So, he’s caught, in a sense, between a rock and a hard place. On the one hand, he as to agree with his detractors because he knows he is unimpressive and contemptible in some ways, humanly speaking.

But on the other hand, he has to defend himself for the sake of the truth. He’s very aware that the glory and the majesty and the wonder of the new covenant, the glory of God revealed in the face of Jesus Christ is, in his case, packaged in a humble, frail, imperfect, common messenger. And that’s why he says in verse 7, “But we have this treasure in earthen vessels.”

It never, ever ceased to be a wonder to that man that such a priceless treasure came in such a worthless sinner. Never ceased to be amazing to him that the incalculable treasure of new covenant gospel truth was contained in a clay pot. He doesn’t deny it; he admits it. But instead of that reality becoming a reason to reject him, it becomes a credential of his apostleship. That’s where he turns the tables.

The treasure in earthen vessels. He is not going to say, “This is not how it is.” He’s going to say, “This is exactly how it is.” And frankly, it’s a frightening thing to expect or demand an impossible standard for a clay pot. Preachers are always going to be, at best, clay pots - some better looking pots than others, but not perfect. And in comparison to what they preach, they are the frailest of frail.
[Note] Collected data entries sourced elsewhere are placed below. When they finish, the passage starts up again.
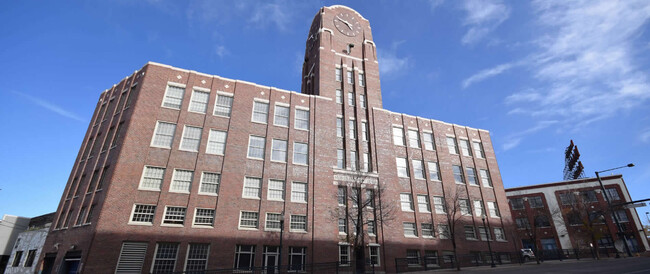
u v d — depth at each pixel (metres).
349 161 37.41
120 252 25.44
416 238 36.44
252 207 30.97
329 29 45.84
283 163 34.12
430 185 40.81
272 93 37.38
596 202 55.31
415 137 43.59
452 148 45.41
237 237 29.08
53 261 28.22
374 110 42.09
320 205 33.19
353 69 44.28
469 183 43.53
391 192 37.56
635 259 31.84
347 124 39.69
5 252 42.09
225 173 31.30
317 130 37.22
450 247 37.72
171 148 30.72
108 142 31.72
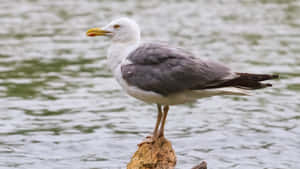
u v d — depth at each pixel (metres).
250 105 17.61
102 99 18.09
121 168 12.70
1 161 13.02
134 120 16.12
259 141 14.47
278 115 16.56
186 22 30.19
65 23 29.64
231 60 22.53
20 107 17.09
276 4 35.34
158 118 12.25
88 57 23.42
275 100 18.02
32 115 16.39
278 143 14.32
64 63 22.52
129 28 12.19
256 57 23.12
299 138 14.64
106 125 15.66
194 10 33.38
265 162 13.05
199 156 13.41
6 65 22.06
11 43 25.67
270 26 29.30
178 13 32.44
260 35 27.31
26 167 12.72
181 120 16.22
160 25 29.27
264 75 10.76
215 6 34.69
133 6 34.22
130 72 11.47
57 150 13.83
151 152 12.02
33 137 14.63
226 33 27.77
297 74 20.80
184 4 35.06
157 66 11.34
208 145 14.20
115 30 12.23
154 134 12.25
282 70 21.25
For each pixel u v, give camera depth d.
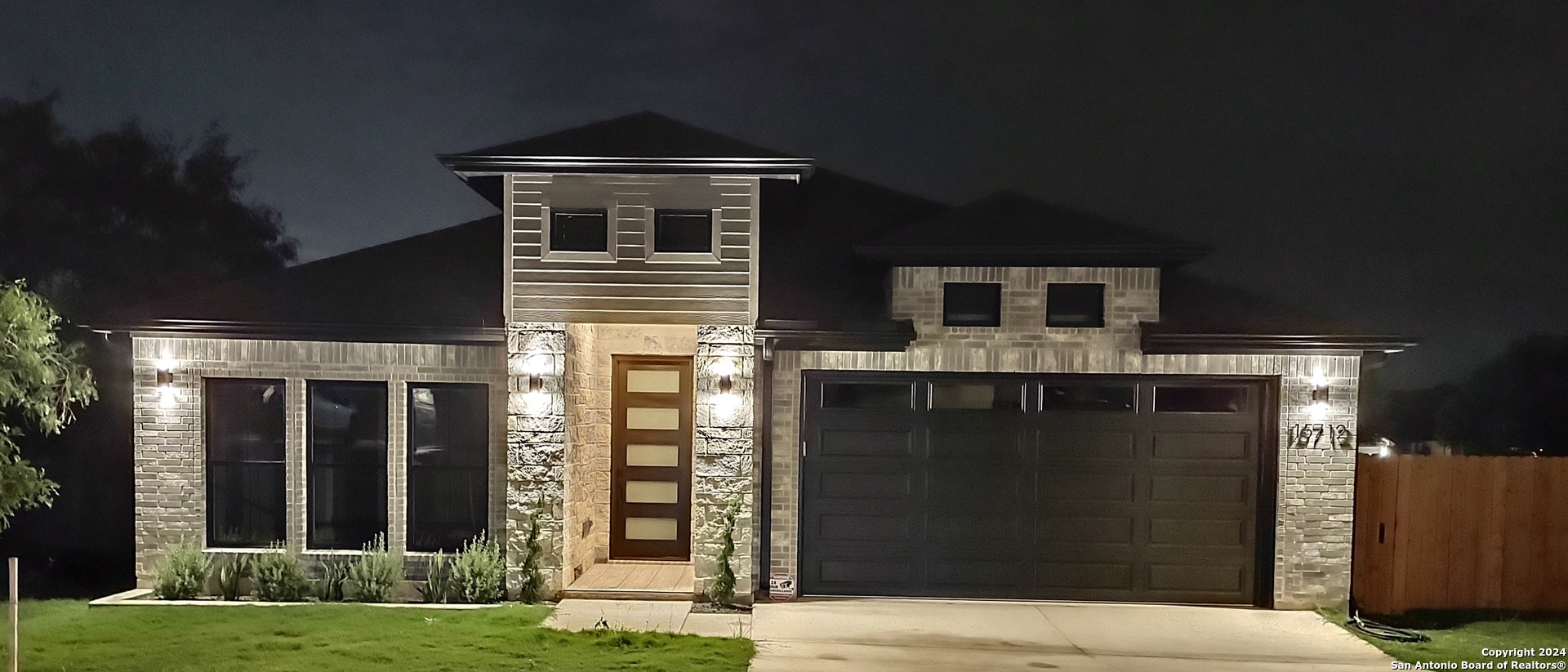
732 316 9.80
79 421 13.88
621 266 9.84
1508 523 9.90
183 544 9.86
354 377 9.98
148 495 9.88
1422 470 9.90
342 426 10.12
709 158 9.55
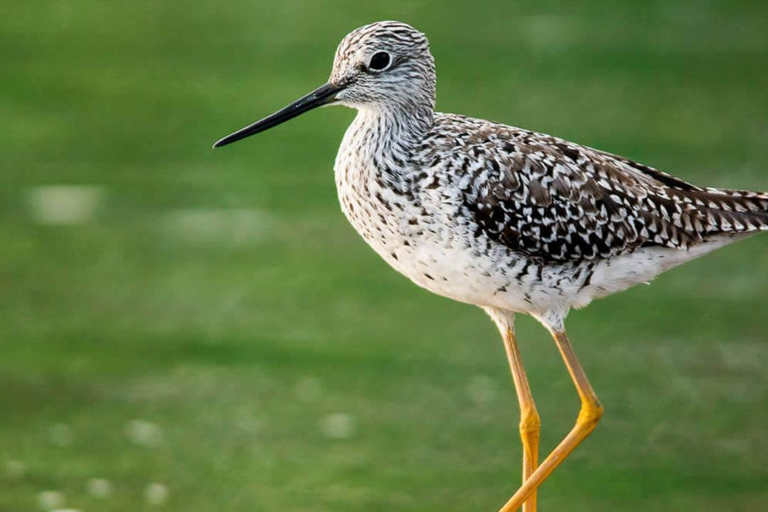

And if God couldn’t use homely, common clay pots, then there wouldn’t be any ministry, because there aren’t any perfect people, and so there aren’t any perfect preachers. If God couldn’t use poor instruments and feeble voices, he couldn’t make music.

Abraham was guilty of duplicity, and yet he became the man of faith and the friend of God. And Moses, another clay pot, had his halting speech and quick temper; yet he was the man chosen to make a nation and to commune with God, to receive the law.

David, another clay pot, was guilty of adultery and murder, but he repented and became a man after God’s own heart and the sweet singer of Israel for all time, whose songs we even sung this morning.

Elijah ran from Jezebel and sat under a juniper tree, angry at God. But he had stood on Mount Carmel and defied Ahab and all the prophets of Baal, and now he sinks to this low level. But even Elijah heard the still, small voice of God at Horeb and was used mightily.

And then there was Isaiah, who in the presence of God admitted that he was a man with a dirty mouth. And yet it was he that God called and used mightily.

And then there was Peter, the leader and the spokesman of the Twelve. Peter, who failed so many times, and finally, when everything was really on the line, denied his Lord with cursing and oaths. He was later restored by the compassion of Jesus to the most effective and powerful ministry to that point, 3,000 people repenting at his one sermon on the Day of Pentecost.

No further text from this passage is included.